* Prompt
Could you copy exactly the lines from the start of the records through the one containing "utanför EU eller", both included, and leave out the pictures?

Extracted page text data
□ □ □ □ □ □ □

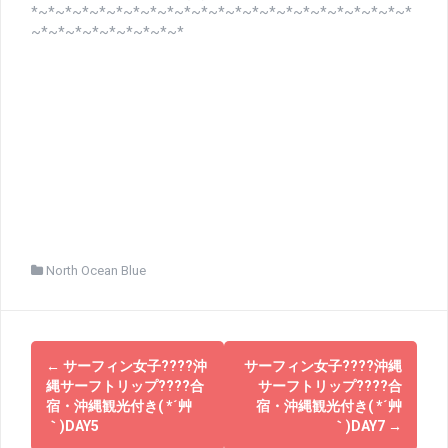
*~*~*~*~*~*~*~*~*~*~*~*~*~*~*~*~*~*~*~*~*~*~*
~*~*~*~*~*~*~*~*~*
North Ocean Blue
投
←
サーフィン女子????沖
サーフィン女子????沖縄
稿
縄サーフトリップ????合
サーフトリップ????合
宿・沖縄観光付き( *´艸
宿・沖縄観光付き( *´艸
ナ
｀)DAY5
｀)DAY7
→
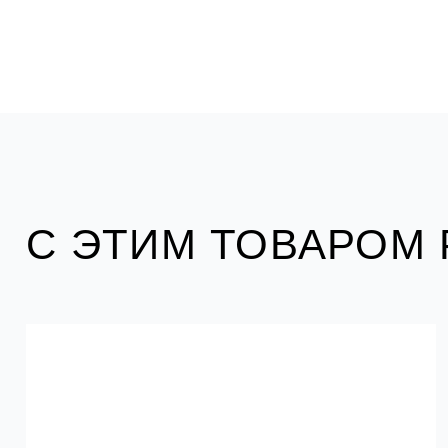
С ЭТИМ ТОВАРОМ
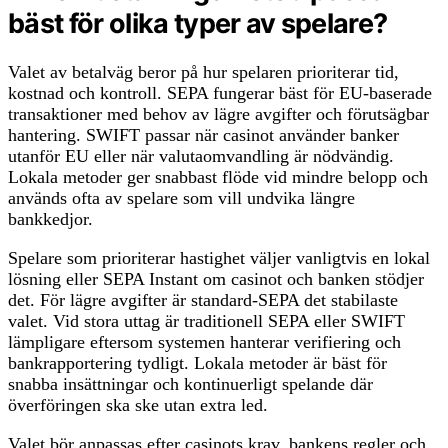
bäst för olika typer av spelare?
Valet av betalväg beror på hur spelaren prioriterar tid,
kostnad och kontroll. SEPA fungerar bäst för EU-baserade
transaktioner med behov av lägre avgifter och förutsägbar
hantering. SWIFT passar när casinot använder banker
utanför EU eller när valutaomvandling är nödvändig.
Lokala metoder ger snabbast flöde vid mindre belopp och
används ofta av spelare som vill undvika längre
bankkedjor.
Spelare som prioriterar hastighet väljer vanligtvis en lokal
lösning eller SEPA Instant om casinot och banken stödjer
det. För lägre avgifter är standard-SEPA det stabilaste
valet. Vid stora uttag är traditionell SEPA eller SWIFT
lämpligare eftersom systemen hanterar verifiering och
bankrapportering tydligt. Lokala metoder är bäst för
snabba insättningar och kontinuerligt spelande där
överföringen ska ske utan extra led.
Valet bör anpassas efter casinots krav, bankens regler och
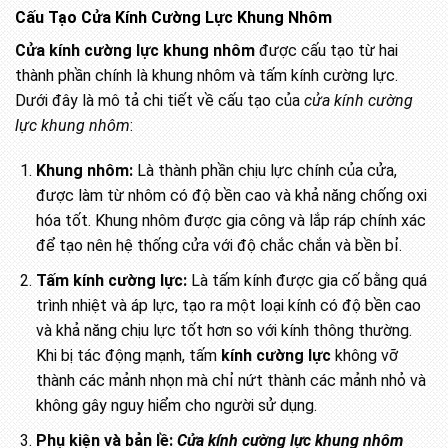
Cấu Tạo Cửa Kính Cường Lực Khung Nhôm
Cửa kính cường lực khung nhôm
được cấu tạo từ hai
thành phần chính là khung nhôm và tấm kính cường lực.
Dưới đây là mô tả chi tiết về cấu tạo của
cửa kính cường
lực khung nhôm
:
Khung nhôm:
Là thành phần chịu lực chính của cửa,
được làm từ nhôm có độ bền cao và khả năng chống oxi
hóa tốt. Khung nhôm được gia công và lắp ráp chính xác
để tạo nên hệ thống cửa với độ chắc chắn và bền bỉ.
Tấm kính cường lực:
Là tấm kính được gia cố bằng quá
trình nhiệt và áp lực, tạo ra một loại kính có độ bền cao
và khả năng chịu lực tốt hơn so với kính thông thường.
Khi bị tác động mạnh, tấm
kính cường lực
không vỡ
thành các mảnh nhọn mà chỉ nứt thành các mảnh nhỏ và
không gây nguy hiểm cho người sử dụng.
Phụ kiện và bản lề:
Cửa kính cường lực khung nhôm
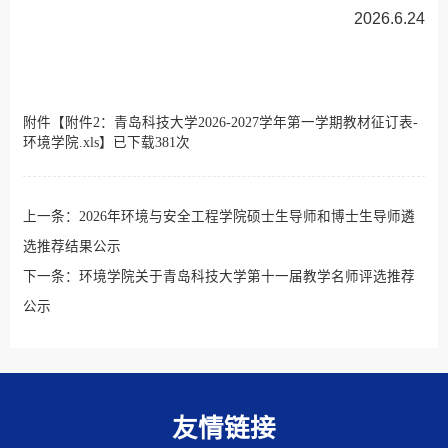
2026.6.24
附件【
附件2：青岛科技大学2026-2027学年第一学期教材征订表-
环境学院.xls
】已下载
381
次
上一条：
2026年环境与安全工程学院硕士生导师和博士生导师遴
选推荐结果公示
下一条：
环境学院关于青岛科技大学第十一届教学名师评选推荐
公示
友情链接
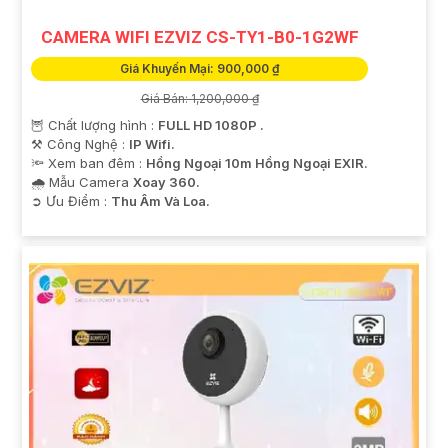
CAMERA WIFI EZVIZ CS-TY1-B0-1G2WF
Giá Khuyến Mại: 900,000 ₫
Giá Bán: 1,200,000 ₫
🦉 Chất lượng hình :
FULL HD 1080P .
⚒ Công Nghệ :
IP Wifi.
🔦 Xem ban đêm :
Hồng Ngoại 10m Hồng Ngoại EXIR.
🌧️ Mẫu Camera
Xoay 360.
️➲ Ưu Điểm :
Thu Âm Và Loa.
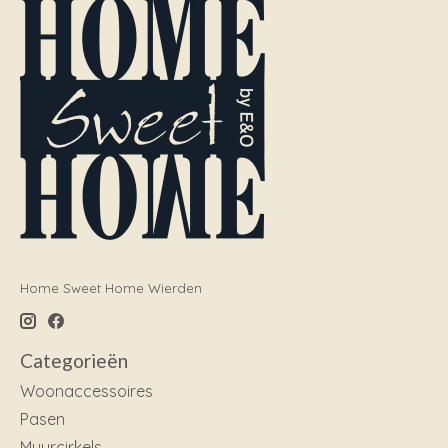
Home Sweet Home Wierden
Categorieën
Woonaccessoires
Pasen
Muurcirkels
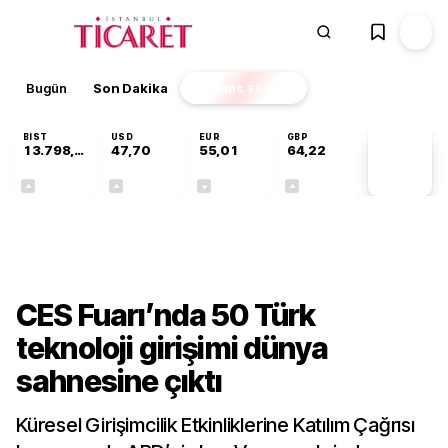
Bugün
Son Dakika
Finans
EKSTRA
BIST
USD
EUR
GBP
13.798,82
47,70
55,01
64,22
PİYASA
VERİLERİ
+0,70%
+0,16%
-0,01%
+0,07%
Gündem
CES Fuarı’nda 50 Türk
teknoloji girişimi dünya
sahnesine çıktı
Küresel Girişimcilik Etkinliklerine Katılım Çağrısı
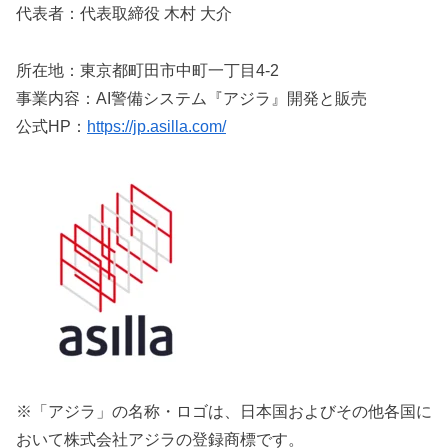
代表者：代表取締役 木村 大介
所在地：東京都町田市中町一丁目4-2
事業内容：AI警備システム『アジラ』開発と販売
公式HP：
https://jp.asilla.com/
※「アジラ」の名称・ロゴは、日本国およびその他各国に
おいて株式会社アジラの登録商標です。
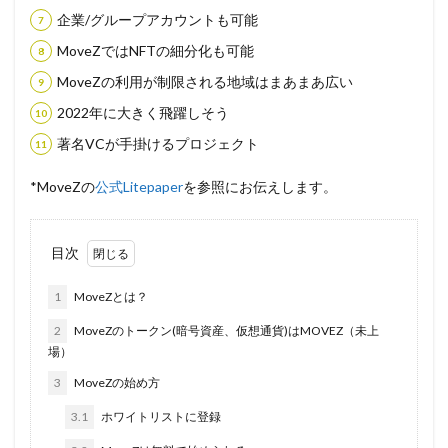
企業/グループアカウントも可能
MoveZではNFTの細分化も可能
MoveZの利用が制限される地域はまあまあ広い
2022年に大きく飛躍しそう
著名VCが手掛けるプロジェクト
*MoveZの
公式Litepaper
を参照にお伝えします。
目次
1
MoveZとは？
2
MoveZのトークン(暗号資産、仮想通貨)はMOVEZ（未上
場）
3
MoveZの始め方
3.1
ホワイトリストに登録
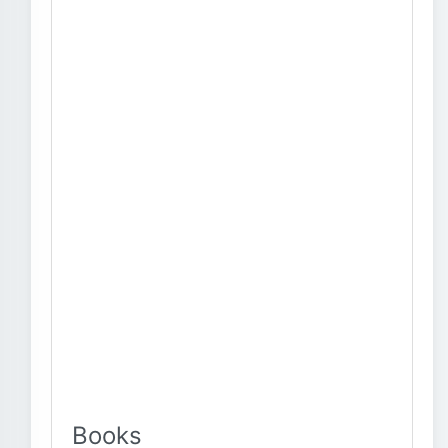
Books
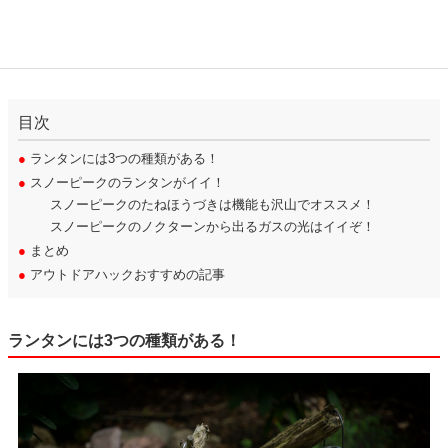
目次
●
ランタンには3つの種類がある！
●
スノーピークのランタンがイイ！
スノーピークのたねほうづきは機能も沢山でオススメ！
スノーピークのノクターンから出るガスの光はイイぞ！
●
まとめ
●
アウトドアハックおすすめの記事
ランタンには3つの種類がある！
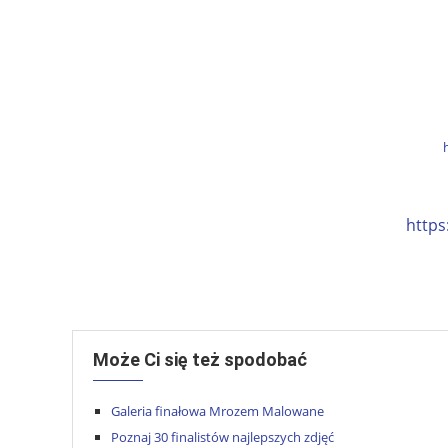
https
Może Ci się też spodobać
Galeria finałowa Mrozem Malowane
Poznaj 30 finalistów najlepszych zdjęć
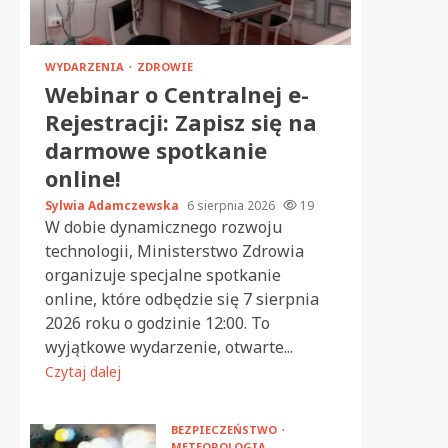
WYDARZENIA
ZDROWIE
Webinar o Centralnej e-
Rejestracji: Zapisz się na
darmowe spotkanie
online!
Sylwia Adamczewska
6 sierpnia 2026
19
W dobie dynamicznego rozwoju
technologii, Ministerstwo Zdrowia
organizuje specjalne spotkanie
online, które odbędzie się 7 sierpnia
2026 roku o godzinie 12:00. To
wyjątkowe wydarzenie, otwarte...
Czytaj dalej
BEZPIECZEŃSTWO
METEOROLOGIA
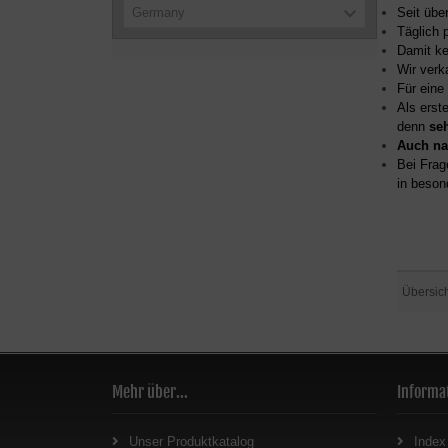
Germany
Seit übe
Täglich 
Damit ke
Wir verk
Für eine
Als erst
denn
se
Auch na
Bei Frag
in beson
Übersic
Mehr über...
Informa
Unser Produktkatalog
Index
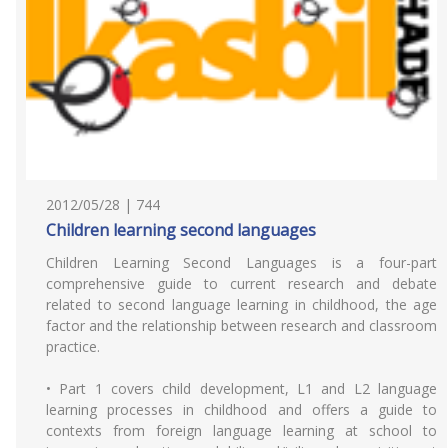
2012/05/28 | 744
Children learning second languages
Children Learning Second Languages is a four-part
comprehensive guide to current research and debate
related to second language learning in childhood, the age
factor and the relationship between research and classroom
practice.
• Part 1 covers child development, L1 and L2 language
learning processes in childhood and offers a guide to
contexts from foreign language learning at school to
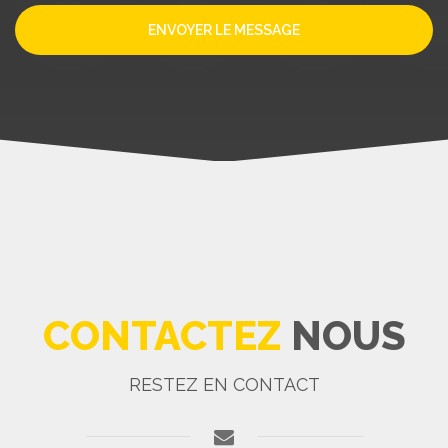
ENVOYER LE MESSAGE
CONTACTEZ
NOUS
RESTEZ EN CONTACT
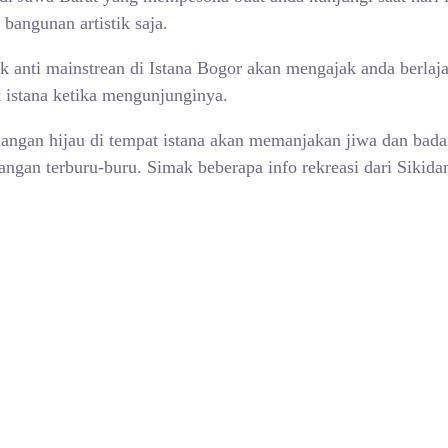
angunan artistik saja.
k anti mainstrean di
Istana Bogor akan mengajak anda berlajar
k istana ketika mengunjunginya.
angan hijau di tempat istana akan memanjakan jiwa dan bada
angan terburu-buru. Simak beberapa info rekreasi dari Sikida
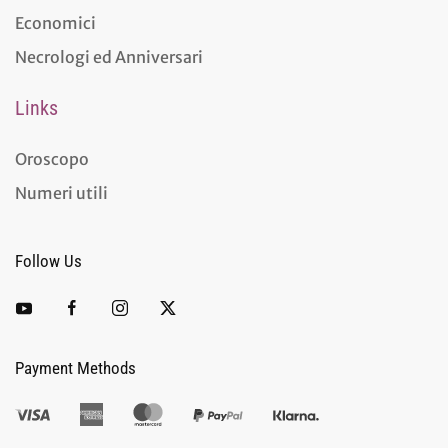
Economici
Necrologi ed Anniversari
Links
Oroscopo
Numeri utili
Follow Us
Payment Methods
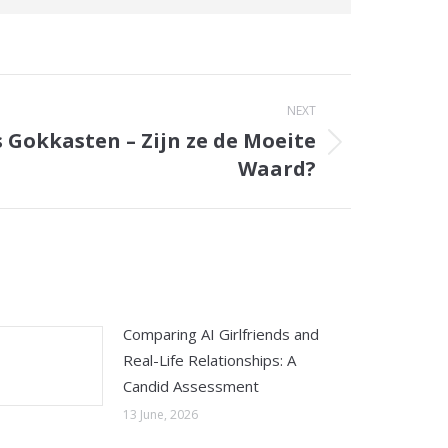
NEXT
 Gokkasten – Zijn ze de Moeite
Waard?
Comparing AI Girlfriends and
Real-Life Relationships: A
Candid Assessment
13 June, 2026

□ □ □ □ □ □ □

* The completed task
*~*~*~*~*~*~*~*~*~*~*~*~*~*~*~*~*~*~*~*~*~*~*
~*~*~*~*~*~*~*~*~*
North Ocean Blue
投
←
サーフィン女子????沖
サーフィン女子????沖縄
稿
縄サーフトリップ????合
サーフトリップ????合
宿・沖縄観光付き( *´艸
宿・沖縄観光付き( *´艸
ナ
｀)DAY5
｀)DAY7
→
С ЭТИМ ТОВАРОМ
bäst för olika typer av spelare?
Valet av betalväg beror på hur spelaren prioriterar tid,
kostnad och kontroll. SEPA fungerar bäst för EU-baserade
transaktioner med behov av lägre avgifter och förutsägbar
hantering. SWIFT passar när casinot använder banker
utanför EU eller när valutaomvandling är nödvändig.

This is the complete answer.